First, the circumstances of this case are distinguishable from those presented in Riegel. The central issue presented in that case was the removability of a third-party action that was severed from the original action in state court after remand but prior to a second removal to federal court. Id. at 937-38. In that case, the plaintiff filed his original complaint in state court, and then the defendant filed a third-party complaint against a third party for indemnity. Id. at 937. The third-party defendant then removed the entire case to federal court, where it was remanded back to state court. Id. At that point, the state court judge severed the third-party complaint from the original cause of action. Id. Again, the case was removed by the third-party defendant to federal court. Id. However, this time the federal court refused to remand the indemnity suit. Id. The Fifth Circuit upheld the district court's retention of the indemnity suit, finding that it did not have the effect of defeating the plaintiff's choice of forum and that the third-party defendant was just "as much a `defendant' as if an original action had been brought against him." Id. at 938.
The key fact of Riegel is that the removal by third-party defendants was proper only after the state court severed the third-party complaint from the original cause of action. Here, the Third-Party Plaintiffs' Complaint has not been severed from the original cause of action. Third-Party Defendants attempted to effectuate this same result by seeking to have this Court dismiss its original Interpleader and realign the parties, and it now argues that this would achieve the same result as a severance. The problem with this proposed solution is that it ignores the fact that this case was improperly removed in the first instance, and therefore, this Court has no jurisdiction to dismiss its Interpleader or to realign the parties. This Court must observe the technicalities of the statutes that both grant and withhold its jurisdiction to hear cases, and this Court is without jurisdiction to hear this case.

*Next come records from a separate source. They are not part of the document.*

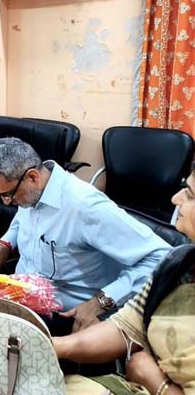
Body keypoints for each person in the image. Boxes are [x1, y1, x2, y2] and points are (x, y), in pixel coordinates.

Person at [0, 137, 170, 334]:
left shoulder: (85, 207)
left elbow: (161, 258)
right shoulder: (31, 193)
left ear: (32, 177)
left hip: (65, 312)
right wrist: (6, 243)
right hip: (23, 293)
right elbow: (25, 215)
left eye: (8, 195)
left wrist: (101, 302)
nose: (7, 202)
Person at [54, 167, 195, 395]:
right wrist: (53, 345)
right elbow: (124, 328)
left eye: (189, 194)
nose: (175, 199)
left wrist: (156, 382)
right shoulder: (179, 264)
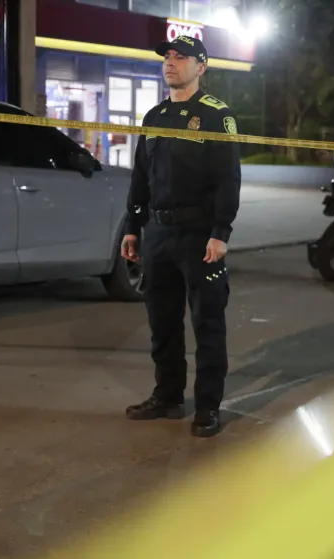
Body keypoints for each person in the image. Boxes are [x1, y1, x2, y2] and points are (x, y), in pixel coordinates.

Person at [119, 35, 241, 438]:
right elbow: (141, 177)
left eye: (180, 57)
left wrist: (220, 232)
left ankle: (207, 406)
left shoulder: (215, 117)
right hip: (157, 233)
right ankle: (168, 396)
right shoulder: (154, 117)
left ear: (200, 68)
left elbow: (228, 179)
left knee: (207, 321)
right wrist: (133, 227)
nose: (170, 62)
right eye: (168, 57)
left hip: (198, 234)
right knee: (163, 321)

Avis is free to seek dismissal of its Interpleader and realignment of the parties in state court. Should the state court grant such motions, and should Avis become the actual defendant in this lawsuit, and if the case falls within the boundaries of federal subject matter jurisdiction, it will have the power to remove this case to federal court. However, at the present time it does not have such power under § 1441(a).
IV. Conclusion
Because this cause of action was improperly removed by Third-Party Defendant and this Court is without jurisdiction under 28 U.S.C. § 1441(a), this Court respectfully REMANDS this case to the 344th District Court, Chambers County, Texas. Each party is to bear its own taxable costs and expenses incurred herein to date.